Principle of the effective stress stimulus

Introduction

The principle of the effective load stimulus is defined as the necessity of a sufficiently high training stimulus to trigger the desired adaptation. In training practice, training goals are often missed because training is done with the wrong intensity (with the wrong training stimuli). The principle states that a training stimulus must first exceed a certain intensity threshold in order to trigger the hoped-for adaptation. Only a sufficiently high training stimulus ensures the desired training goal.

The basic principle of the effective stress stimulus

The principle of the effective stress stimulus is based on the principle of biological adaptation:

  • Load –>
  • Disturbance of the biological balance (homeostasis disturbance) –>
  • Recovery (regeneration) –>
  • Adaption –>
  • Increased functional state

The different stimuli

In practice, the training incentives are divided into:

  • Non-threshold – weak stimuli: Subliminal stimuli have no influence on the biological balance and remain ineffective
  • Supra-threshold – weak stimuli: Supra-threshold weak stimuli maintain the current performance level. Thus there is no improvement in performance, but the stimuli ensure that degradation processes (catabolic processes) are prevented.
  • Supra-threshold – strong stimuli: Supra-threshold strong stimuli are the stimuli that are aimed for in training practice. These stimuli trigger physiological and anatomical changes.
  • Overthreshold – too strong stimuli: Overthreshold strong stimuli lead to structural and functional damage.

A supra-threshold stress stimulus is a training stimulus that is so great that the body is forced to adapt.
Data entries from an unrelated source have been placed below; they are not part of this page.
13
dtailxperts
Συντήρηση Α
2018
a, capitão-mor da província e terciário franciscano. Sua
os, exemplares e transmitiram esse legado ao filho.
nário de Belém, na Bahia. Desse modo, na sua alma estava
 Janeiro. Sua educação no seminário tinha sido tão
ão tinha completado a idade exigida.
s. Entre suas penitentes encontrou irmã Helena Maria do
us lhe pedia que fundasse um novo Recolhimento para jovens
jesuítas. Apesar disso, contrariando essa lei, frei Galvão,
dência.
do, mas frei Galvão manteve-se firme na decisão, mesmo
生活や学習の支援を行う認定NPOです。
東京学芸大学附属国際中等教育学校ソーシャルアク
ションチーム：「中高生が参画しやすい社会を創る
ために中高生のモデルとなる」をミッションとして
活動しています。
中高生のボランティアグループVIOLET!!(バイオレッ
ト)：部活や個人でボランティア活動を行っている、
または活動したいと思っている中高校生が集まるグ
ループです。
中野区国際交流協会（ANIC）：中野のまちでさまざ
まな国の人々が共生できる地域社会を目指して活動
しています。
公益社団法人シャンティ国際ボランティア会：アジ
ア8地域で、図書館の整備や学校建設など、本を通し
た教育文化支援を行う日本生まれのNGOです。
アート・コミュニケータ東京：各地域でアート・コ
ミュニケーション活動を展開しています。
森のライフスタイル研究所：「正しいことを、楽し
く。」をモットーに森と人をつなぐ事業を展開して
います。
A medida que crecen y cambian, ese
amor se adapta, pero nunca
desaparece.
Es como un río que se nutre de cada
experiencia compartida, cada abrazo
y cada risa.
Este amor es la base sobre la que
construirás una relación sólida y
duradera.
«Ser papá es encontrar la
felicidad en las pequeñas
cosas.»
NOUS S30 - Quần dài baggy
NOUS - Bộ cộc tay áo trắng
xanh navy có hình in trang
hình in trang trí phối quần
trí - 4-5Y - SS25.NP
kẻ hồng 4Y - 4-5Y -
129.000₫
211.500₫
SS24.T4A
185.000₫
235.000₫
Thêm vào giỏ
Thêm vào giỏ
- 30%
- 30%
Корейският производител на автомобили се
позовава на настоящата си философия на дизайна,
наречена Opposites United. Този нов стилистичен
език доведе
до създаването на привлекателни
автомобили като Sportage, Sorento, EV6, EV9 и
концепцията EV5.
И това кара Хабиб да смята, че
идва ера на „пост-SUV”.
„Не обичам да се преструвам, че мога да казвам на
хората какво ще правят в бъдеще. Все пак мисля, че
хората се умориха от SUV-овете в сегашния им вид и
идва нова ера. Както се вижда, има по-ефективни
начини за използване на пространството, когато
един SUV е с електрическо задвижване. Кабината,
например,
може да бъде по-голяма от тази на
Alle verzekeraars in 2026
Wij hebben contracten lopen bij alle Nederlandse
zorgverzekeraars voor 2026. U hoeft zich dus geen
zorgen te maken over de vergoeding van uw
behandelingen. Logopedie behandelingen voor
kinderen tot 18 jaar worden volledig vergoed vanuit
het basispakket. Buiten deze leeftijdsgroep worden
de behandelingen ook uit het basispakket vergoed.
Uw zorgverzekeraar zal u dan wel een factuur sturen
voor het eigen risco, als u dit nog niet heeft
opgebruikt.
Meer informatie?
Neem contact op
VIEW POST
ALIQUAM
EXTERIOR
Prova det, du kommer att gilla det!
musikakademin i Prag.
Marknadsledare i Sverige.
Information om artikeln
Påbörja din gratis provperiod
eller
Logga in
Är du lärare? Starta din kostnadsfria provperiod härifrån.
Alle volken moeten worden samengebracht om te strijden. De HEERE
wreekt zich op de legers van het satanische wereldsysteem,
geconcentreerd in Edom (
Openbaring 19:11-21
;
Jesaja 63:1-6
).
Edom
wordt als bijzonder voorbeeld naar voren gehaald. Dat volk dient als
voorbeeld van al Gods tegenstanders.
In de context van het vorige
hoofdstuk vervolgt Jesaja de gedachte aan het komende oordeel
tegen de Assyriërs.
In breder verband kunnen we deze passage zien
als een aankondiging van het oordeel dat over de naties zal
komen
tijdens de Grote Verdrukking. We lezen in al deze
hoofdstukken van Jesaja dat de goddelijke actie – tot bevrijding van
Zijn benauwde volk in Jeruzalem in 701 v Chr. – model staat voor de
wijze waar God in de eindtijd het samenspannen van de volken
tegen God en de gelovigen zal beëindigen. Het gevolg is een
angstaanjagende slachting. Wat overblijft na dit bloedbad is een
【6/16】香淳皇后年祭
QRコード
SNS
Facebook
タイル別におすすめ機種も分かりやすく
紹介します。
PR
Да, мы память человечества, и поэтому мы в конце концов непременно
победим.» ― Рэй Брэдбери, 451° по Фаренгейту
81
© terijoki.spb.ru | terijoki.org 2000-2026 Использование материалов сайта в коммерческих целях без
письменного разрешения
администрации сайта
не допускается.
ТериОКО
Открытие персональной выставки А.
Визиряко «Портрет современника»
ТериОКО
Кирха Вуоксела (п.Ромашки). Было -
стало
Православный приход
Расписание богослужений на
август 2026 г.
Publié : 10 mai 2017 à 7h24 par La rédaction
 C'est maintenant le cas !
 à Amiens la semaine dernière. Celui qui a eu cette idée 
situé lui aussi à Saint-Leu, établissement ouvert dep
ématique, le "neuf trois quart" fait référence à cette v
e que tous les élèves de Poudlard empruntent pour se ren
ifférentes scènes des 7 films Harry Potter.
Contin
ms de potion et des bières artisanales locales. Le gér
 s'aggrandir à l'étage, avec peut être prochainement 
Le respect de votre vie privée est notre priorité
Depending on the extent of the hypersensitivity, the body’s adaptation reaction – in this case muscle growth – is greater or smaller. In addition, the supra-threshold stress stimulus is the only natural way to make the muscles grow. The progressiveness of the load is a decisive prerequisite for muscle growth in order to achieve continuous training success.

If one assumes that a person completes biceps curls with 30kg and a total of 40 repetitions throughout their life, this will lead to muscle growth at the beginning. At some point, however, the adaptation of the muscle to this weight is completed and it is very easy for the person to move the weight. So the muscle does not need to grow any further, because it can now cope well with the weight.

Compared to this, a person who increases the weight or the number of repetitions, the muscle growth continues to progress. His or her muscles never reach the status of being able to handle the weight well, because the total load on the muscle has become greater and greater. And that is exactly why the progressiveness, i.e. the increase, of the load stimulus is so important for muscle building.